G-BA stärkt Versorgung schwerstkranker Menschen am Lebensende - Richtlinie zur Verordnung spezialisierter ambulanter Palliativversorgung beschlossen

Siegburg/Berlin, 21. Dezember 2007 – Schwerstkranke Patientinnen und Patienten, die an ihrem Lebensende im häuslichen Umfeld gepflegt werden, haben im Rahmen der Gesetzlichen Krankenversicherung (GKV) künftig Anspruch auf eine bessere Versorgung. Einen entsprechenden Beschluss fasste der Gemeinsame Bundesausschuss (G-BA) am Donnerstag in Siegburg. Die neue Richtlinie „Spezialisierte ambulante Palliativversorgung“ soll diesen Patientinnen und Patienten ein menschenwürdiges Leben bis zum Tod auch in ihrer vertrauten häuslichen Umgebung oder in einer stationären Pflegeeinrichtung ermöglichen. Ziel ist der Erhalt der Lebensqualität und die Förderung der Selbstbestimmung, wobei besonders die individuellen Bedürfnisse und Wünsche der Patientinnen und Patienten im Vordergrund stehen.

Mit der jüngsten Gesundheitsreform hatte der Gesetzgeber den G-BA unter anderem auch damit beauftragt, die Verordnung von spezialisierter ambulanter Palliativversorgung  zu regeln. Die Leistungen, die die Richtlinie des G-BA vorsieht, können von Vertrags- oder Krankenhausärzten verordnet werden.

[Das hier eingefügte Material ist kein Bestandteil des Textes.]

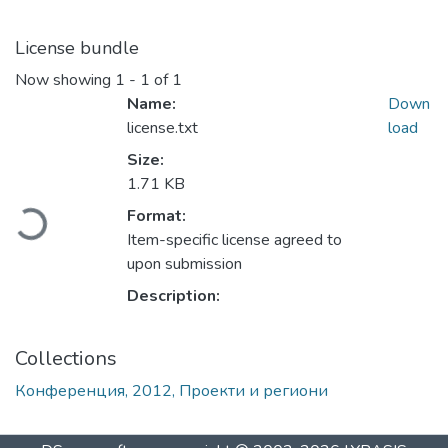
License bundle
Now showing
1 - 1 of 1
Name:
Down
license.txt
load
Size:
Loading...
1.71 KB
Format:
Item-specific license agreed to
upon submission
Description:
Collections
Конференция, 2012, Проекти и региони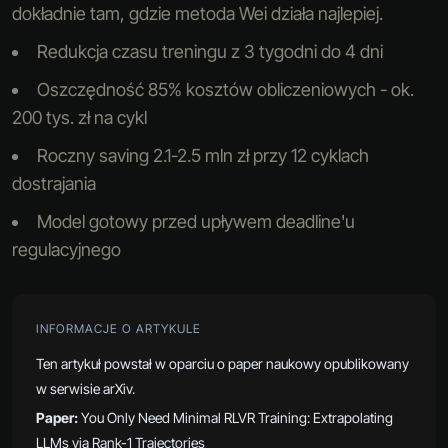
dokładnie tam, gdzie metoda Wei działa najlepiej.
Redukcja czasu treningu z 3 tygodni do 4 dni
Oszczędność 85% kosztów obliczeniowych - ok.
200 tys. zł na cykl
Roczny saving 2.1-2.5 mln zł przy 12 cyklach
dostrajania
Model gotowy przed upływem deadline'u
regulacyjnego
INFORMACJE O ARTYKULE
Ten artykuł powstał w oparciu o paper naukowy opublikowany
w serwisie arXiv.
Paper:
You Only Need Minimal RLVR Training: Extrapolating
LLMs via Rank-1 Trajectories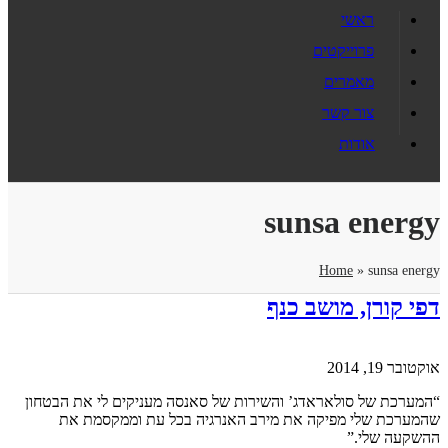
ראשי
פרוייקטים
מאמרים
צור קשר
אודות
sunsa energy
Home
»
sunsa energy
דפי קורן, מושב כנף
אוקטובר 19, 2014
“המערכת של סולאראדג’ והשירות של סאנסה מעניקים לי את הבטחון
שהמערכת שלי מפיקה את מירב האנרגיה בכל עת וממקסמת את
ההשקעה שלי.”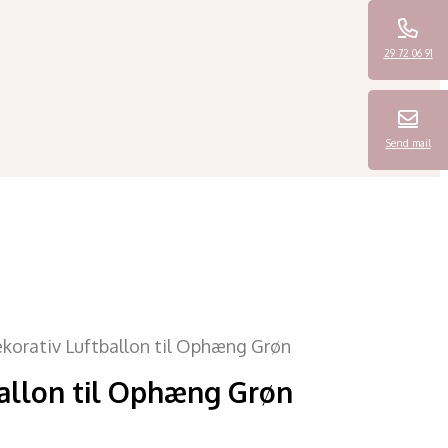
29 72 06 91
Send mail
korativ Luftballon til Ophæng Grøn
ballon til Ophæng Grøn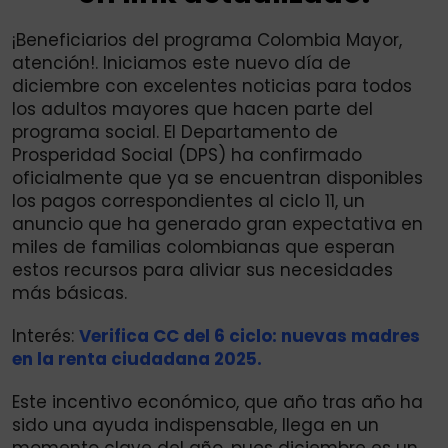
¡Beneficiarios del programa Colombia Mayor,
atención!. Iniciamos este nuevo día de
diciembre con excelentes noticias para todos
los adultos mayores que hacen parte del
programa social. El Departamento de
Prosperidad Social (DPS) ha confirmado
oficialmente que ya se encuentran disponibles
los pagos correspondientes al ciclo 11, un
anuncio que ha generado gran expectativa en
miles de familias colombianas que esperan
estos recursos para aliviar sus necesidades
más básicas.
Interés:
Verifica CC del 6 ciclo: nuevas madres
en la renta ciudadana 2025.
Este incentivo económico, que año tras año ha
sido una ayuda indispensable, llega en un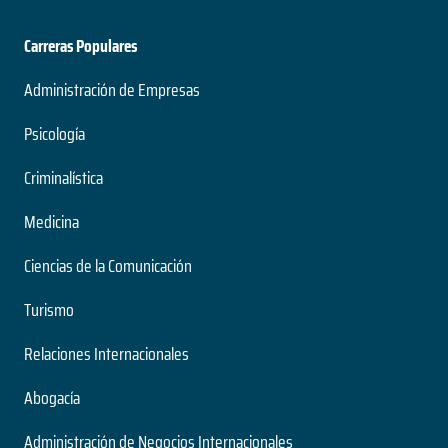
Carreras Populares
Administración de Empresas
Psicología
Criminalística
Medicina
Ciencias de la Comunicación
Turismo
Relaciones Internacionales
Abogacía
Administración de Negocios Internacionales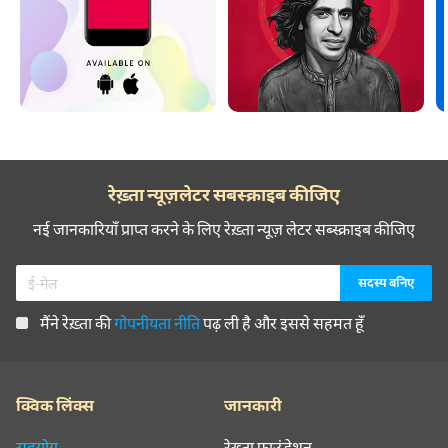
रेख़्ता न्यूज़लेटर सबस्क्राइब कीजिए
नई जानकारियाँ प्राप्त करने के लिए रेख़्ता न्यूज़ लेटर सब्स्क्राइब कीजिए
मैंने रेख़्ता की
गोपनीयता नीति
पढ़ ली है और इससे सहमत हूँ
क्विक लिंक्स
जानकारी
सहयोग
रेख़्ता फ़ाउंडेशन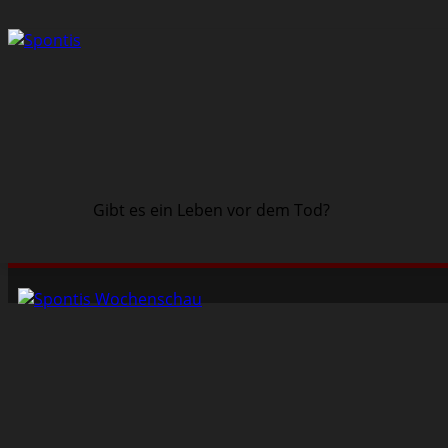
Gibt es ein Leben vor dem Tod?
Schwarze Szene
Musik
Veranstaltungen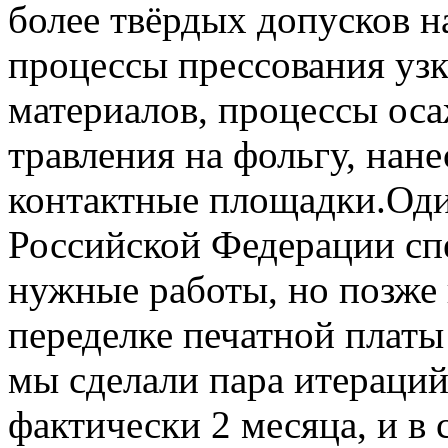
более твёрдых допусков н
процессы прессования уз
материалов, процессы ос
травления на фольгу, нан
контактные площадки.Оди
Российской Федерации спе
нужные работы, но позже 
переделке печатной плат
мы сделали пара итераций,
фактически 2 месяца, и в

Ein besonders qualifiziertes interdisziplinär zusammengesetztes Palliativ-Care-Team (PCT) kann je nach Bedarf beratend tätig werden, die Versorgung koordinieren, mit zusätzlichen Maßnahmen unterstützen oder diese auch vollständig übernehmen.

Die Versorgung durch die PCTs kann unter anderem auch die Linderung von Symptomen durch Arzneimittel und andere Maßnahmen, eine Rund-um-die-Uhr-Bereitschaft in Not- oder Krisenfällen bis hin zur psychosozialen Unterstützung von Patientinnen und Patienten und deren Angehörigen, insbesondere im Umgang mit Sterben und Tod beinhalten.

 „Der G-BA stellt mit diesem Beschluss sicher, dass die Bedingungen für eine optimale Versorgung von schwerstkranken Menschen in ihrer letzten Lebensphase mit einem häufig sehr umfassenden Behandlungs- und Betreuungsbedarf gegeben sind. Dabei wurde besonders die flexible Zusammenarbeit der Palliativ-Care-Teams und weiteren Beteiligten gewährleistet“, sagte der unparteiische Vorsitzende des G-BA, Dr. Rainer Hess.

Der Beschluss des G-BA wird dem Bundesministerium für Gesundheit (BMG) zur Prüfung vorgelegt und tritt nach erfolgter Nichtbeanstandung und Bekanntmachung im Bundesanzeiger in Kraft.